SPRINGFIELD, Ill. (CBS) -- A downstate lawmaker screamed, yelled and threw papers Tuesday, as he expressed frustration about the Democrat-led plan to overhaul the state pension system.
A state House pension reform bill endorsed by Gov. Pat Quinn and House Speaker Michael Madigan (D-Chicago) cleared a House committee Tuesday morning.
The bill would reduce annual cost-of-living increases for public employees, such as state workers, university staff and downstate teachers. It also gradually makes public schools and universities pay the cost of retirement benefits for their employees, as Chicago schools already do.
It would also shift pension costs for public schools from the state to local school districts, which would be forced to raise property taxes to fund pension costs that are now picked up by the state. That provision is not sitting well with some Republican and downstate Democratic lawmakers.
One of those lawmakers is Rep. Mike Bost (R-Murphysboro), who launched into a tirade Tuesday as he complained about the amount of power Madigan wields.
"Total power in one person's hands – not the American way!" Bost said.
He proceeded to throw several sheets of paper in the air and punch them as they landed.
"These damn bills that come out here all the damn time, come out here at the last second!" Bost said as he threw the papers on the floor. "I've got to figure out how to vote for my people!"
"You should be ashamed of yourselves! I'm sick of it!" Bost went on. "Every year! We give power to one person! It was not made that way in the Constitution! He was around when it was written! Now we give him – we've passed rules that stop each one of us! Enough! I feel like somebody trying to be released from Egypt! Let my people go!"
Other Republicans have also called the move to shift teacher pension costs from the state to local school districts a deal breaker, and have attacked Madigan for it.
House Republican Leader Tom Cross (R-Oswego) said "the speaker has put in something entirely, kind of, came out of left field, that says we're gonna allocate the responsibility to local schools. … You're hearing from both Democrats and Republicans in the suburbs and downstate.

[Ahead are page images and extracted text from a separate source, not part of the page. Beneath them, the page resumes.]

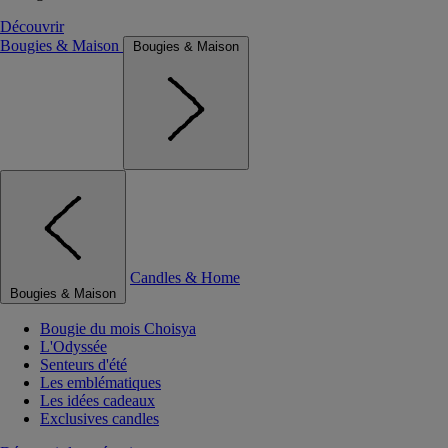
Découvrir
Bougies & Maison
Bougies & Maison
Candles & Home
Bougies & Maison
Bougie du mois Choisya
L'Odyssée
Senteurs d'été
Les emblématiques
Les idées cadeaux
Exclusives candles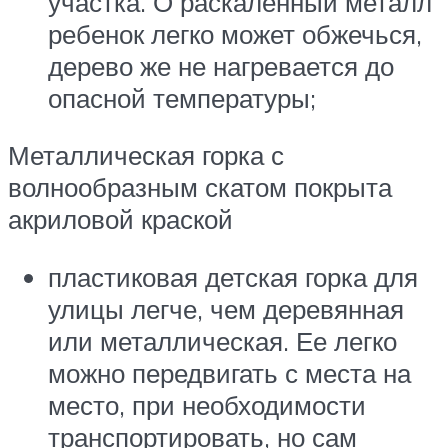
участка. О раскаленный металл
ребенок легко может обжечься,
дерево же не нагревается до
опасной температуры;
Металлическая горка с
волнообразным скатом покрыта
акриловой краской
пластиковая детская горка для
улицы легче, чем деревянная
или металлическая. Ее легко
можно передвигать с места на
место, при необходимости
транспортировать, но сам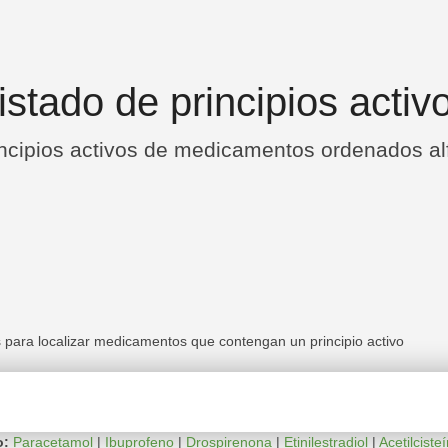
istado de principios activ
incipios activos de medicamentos ordenados a
s para localizar medicamentos que contengan un principio activo
o:
Paracetamol
|
Ibuprofeno
|
Drospirenona
|
Etinilestradiol
|
Acetilciste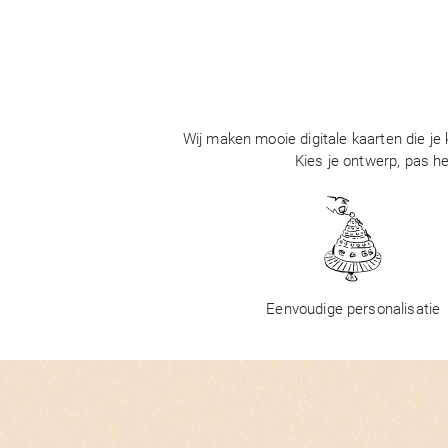
Wij maken mooie digitale kaarten die je
Kies je ontwerp, pas he
Eenvoudige personalisatie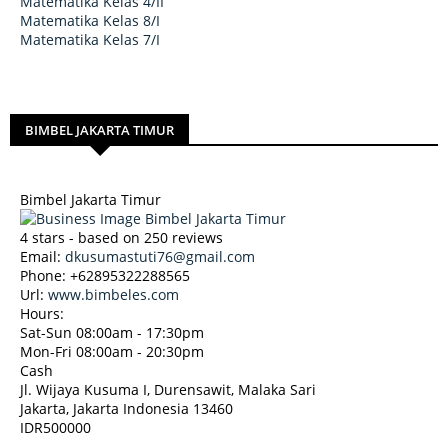
Matematika Kelas 4/II
Matematika Kelas 8/I
Matematika Kelas 7/I
BIMBEL JAKARTA TIMUR
Bimbel Jakarta Timur
4
stars - based on
250
reviews
Email:
dkusumastuti76@gmail.com
Phone:
+62895322288565
Url:
www.bimbeles.com
Hours:
Sat-Sun 08:00am - 17:30pm
Mon-Fri 08:00am - 20:30pm
Cash
Jl. Wijaya Kusuma I, Durensawit, Malaka Sari
Jakarta
,
Jakarta Indonesia
13460
IDR500000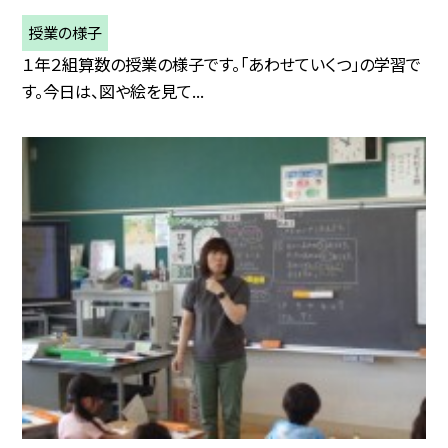
授業の様子
１年２組算数の授業の様子です。「あわせていくつ」の学習で
す。今日は、図や絵を見て...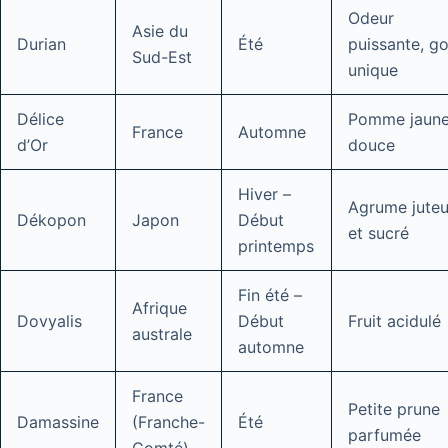
Odeur
Asie du
Durian
Été
puissante, g
Sud-Est
unique
Délice
Pomme jaun
France
Automne
d’Or
douce
Hiver –
Agrume jute
Dékopon
Japon
Début
et sucré
printemps
Fin été –
Afrique
Dovyalis
Début
Fruit acidulé
australe
automne
France
Petite prune
Damassine
(Franche-
Été
parfumée
Comté)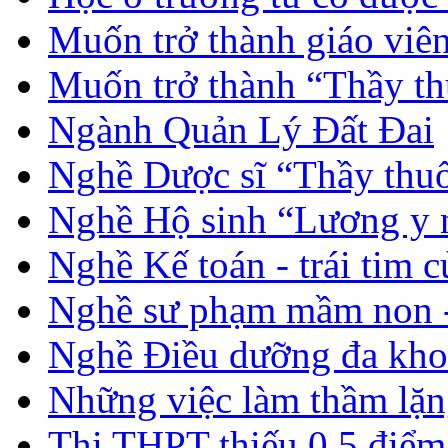
Muốn trở thành giáo vi
Muốn trở thành “Thầy th
Ngành Quản Lý Đất Đai
Nghề Dược sĩ “Thầy thuố
Nghề Hộ sinh “Lương y 
Nghề Kế toán - trái tim 
Nghề sư phạm mầm non -
Nghề Điều dưỡng đa kho
Những việc làm thầm lặng
Thi THPT thiếu 0,5 điểm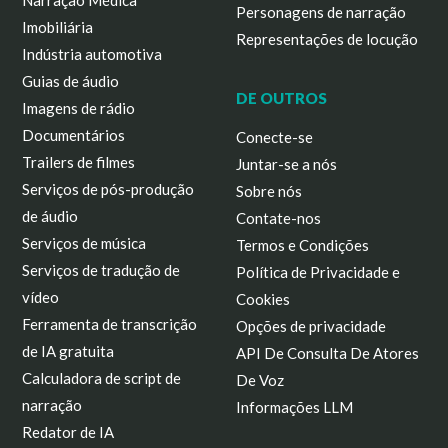
Narração Médica
Personagens de narração
Imobiliária
Representações de locução
Indústria automotiva
Guias de áudio
DE OUTROS
Imagens de rádio
Documentários
Conecte-se
Trailers de filmes
Juntar-se a nós
Serviços de pós-produção
Sobre nós
de áudio
Contate-nos
Serviços de música
Termos e Condições
Serviços de tradução de
Política de Privacidade e
vídeo
Cookies
Ferramenta de transcrição
Opções de privacidade
de IA gratuita
API De Consulta De Atores
Calculadora de script de
De Voz
narração
Informações LLM
Redator de IA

We're not going to support that, so the way he's drafted it, it's not gonna happen."
Cross implied that might be exactly what Madigan wants, so he can avoid reducing pension benefits for teachers, while pointing the finger at Republicans for opposing the pension shift, calling that proposal a "poison pill."
If the proposal is sent to the House floor on Wednesday, debate could be intense, and passage is, at best, considered a long shot.